At this point, you are thinking one of two things: This woman is a mess, or this woman is a nut job. But I can assure you, I am not a hypochondriac. I don't go running to the doctor all the time. I just take stress out on my body. I'm like a garden hose with an air bubble in it - you push the bubble out of one place and it pops up somewhere else. Now, if I get a weird symptom, I look it up. Chances are, there's a stress connection. But enough about me. Let's talk about you.

I believe there's a good possibility you just recognized yourself, even if your repertoire of ailments is less varied. Maybe it's "all in your mind" but your discomfort is real – even acute.  Dr. John Sarno, whose book Healing Back Pain I have just finished reading, says this pain is physiologically real, but it's caused by the brain. It's the subconscious mind's strategy for deflecting attention from anger and anxiety. Your brain tells your nerves to light a fire under that tennis elbow, which diverts your focus from unpleasant emotions. But the pain really exists. It's not in your head; it's caused by your head.  The theory is that the  brain wrecks its havoc by reducing oxygen flow to the affected areas. Dr. Sarno calls this Tension Myositis Syndrome, or TMS. He believes disc pain, bursitis, tendonitis and a host of other minor chronic ailments are all manifestations of TMS. Sometimes, the TMS relocates in a new place. You finally lose the sciatica and your shoulder starts talking to you.

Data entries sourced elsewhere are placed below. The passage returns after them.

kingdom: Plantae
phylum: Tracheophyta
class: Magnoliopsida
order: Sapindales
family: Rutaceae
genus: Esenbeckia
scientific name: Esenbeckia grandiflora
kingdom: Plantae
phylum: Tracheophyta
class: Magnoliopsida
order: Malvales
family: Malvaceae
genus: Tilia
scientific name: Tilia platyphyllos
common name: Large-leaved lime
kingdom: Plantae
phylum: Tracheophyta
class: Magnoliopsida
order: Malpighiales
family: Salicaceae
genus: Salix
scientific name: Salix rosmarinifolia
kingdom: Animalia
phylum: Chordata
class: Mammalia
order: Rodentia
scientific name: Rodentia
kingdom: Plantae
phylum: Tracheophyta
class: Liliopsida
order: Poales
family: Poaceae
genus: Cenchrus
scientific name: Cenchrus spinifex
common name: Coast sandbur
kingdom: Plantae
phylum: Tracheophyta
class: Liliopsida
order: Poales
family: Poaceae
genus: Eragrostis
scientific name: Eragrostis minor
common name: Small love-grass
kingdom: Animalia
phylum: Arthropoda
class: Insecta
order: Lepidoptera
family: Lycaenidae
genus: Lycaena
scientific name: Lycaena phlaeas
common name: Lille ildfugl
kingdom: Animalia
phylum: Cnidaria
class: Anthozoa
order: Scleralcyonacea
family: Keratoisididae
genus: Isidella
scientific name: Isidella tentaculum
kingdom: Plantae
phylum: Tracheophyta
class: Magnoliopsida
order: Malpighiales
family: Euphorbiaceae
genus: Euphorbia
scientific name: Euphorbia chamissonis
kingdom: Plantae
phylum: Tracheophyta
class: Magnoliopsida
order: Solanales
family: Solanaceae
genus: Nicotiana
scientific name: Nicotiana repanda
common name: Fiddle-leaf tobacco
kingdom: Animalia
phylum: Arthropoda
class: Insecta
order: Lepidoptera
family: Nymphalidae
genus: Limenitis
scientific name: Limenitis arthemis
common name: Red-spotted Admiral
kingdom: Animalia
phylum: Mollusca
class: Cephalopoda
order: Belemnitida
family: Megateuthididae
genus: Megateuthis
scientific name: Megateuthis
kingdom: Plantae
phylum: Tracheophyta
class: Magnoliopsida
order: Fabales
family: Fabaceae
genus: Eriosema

If you read this book, and you buy into the good doctor's theory, you can put that nagging sports injury, bad back, sore hip etc. to rest. Acknowledging that your brain is literally ordering your nerves to fire and cause you pain – viscerally understanding this – could make the pain go away. You've outsmarted your tormentor, the unconscious mind. Dr. Sarno gives his patients a list of Daily Reminders. I'll just reveal the first one: "The pain is due to TMS, not to a structural abnormality." I could reproduce the entire list, but I think a guy whose medical advice is to stop spending money on back treatments and realize that you are just TMS-ing deserves to sell a book or three. (Although I'm sure he has a thriving practice. I actually know someone who took his advice and didn't have neck surgery, and she is now a yoga teacher and pain-free.)

Garden variety back and neck pain are the least of it. Dr. Sarno suspects a host of ailments could be manifestations of TMS. Fibromalgia, plantar fasciitis, eczema, even acne. There is a lot in this book that is highly speculative, and I don't have the scientific background to vouch for it. However,  Dr. Sarno's expertise lies in back and neck problems and he has many satisfied former patients.

As I write this, I am sitting at my desk without a trace of discomfort. No sacroiliac issues, no mid-back spasms, no aching trapezius muscles, no stiff, clicking neck. Of course I still occasionally wake up with a sore back, or over rotate my neck a bit and feel a twinge. Only now, I immediately stop and remind myself that it doesn't have to get any worse if I don't let it. If I'm honest with myself, I can usually identify the emotional issue my brain is trying to pawn off on my body, and once I figure out what's really ailing me, the pain goes away. Try this next time your bad back/sore hip/trick shoulder starts acting up. Especially if you've already tried everything else.

1 comment:

Lisa Laskey said...

Came across your post, from a FB status and have ordered the book. Thanks, so much, for the recommendation. And, your post - dead on for me...I was relocated from Atlanta to Toledo for 11 years, enough said. Back to ATL and have sometimes thought I was losing my physical marbles...I'm an athlete, WTH will all the wacko symptoms...And, I work for MD's ~ Gut and mind-body trg. intuitively had me on a different track. Can't wait to read - and to have a resource for my own trg. clients & athlete friends; thanks for your great, sharing post!